- [Items listed in a dataset]:

───

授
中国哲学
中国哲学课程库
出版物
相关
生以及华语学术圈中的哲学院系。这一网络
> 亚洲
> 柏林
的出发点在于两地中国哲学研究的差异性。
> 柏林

───

- [WHAT TO WORK ON]:
Could you duplicate every item above, line for line, without changing a single character?

- [OUTPUT FOR THIS EXERCISE]:
授
中国哲学
中国哲学课程库
出版物
相关
生以及华语学术圈中的哲学院系。这一网络
> 亚洲
> 柏林
的出发点在于两地中国哲学研究的差异性。
> 柏林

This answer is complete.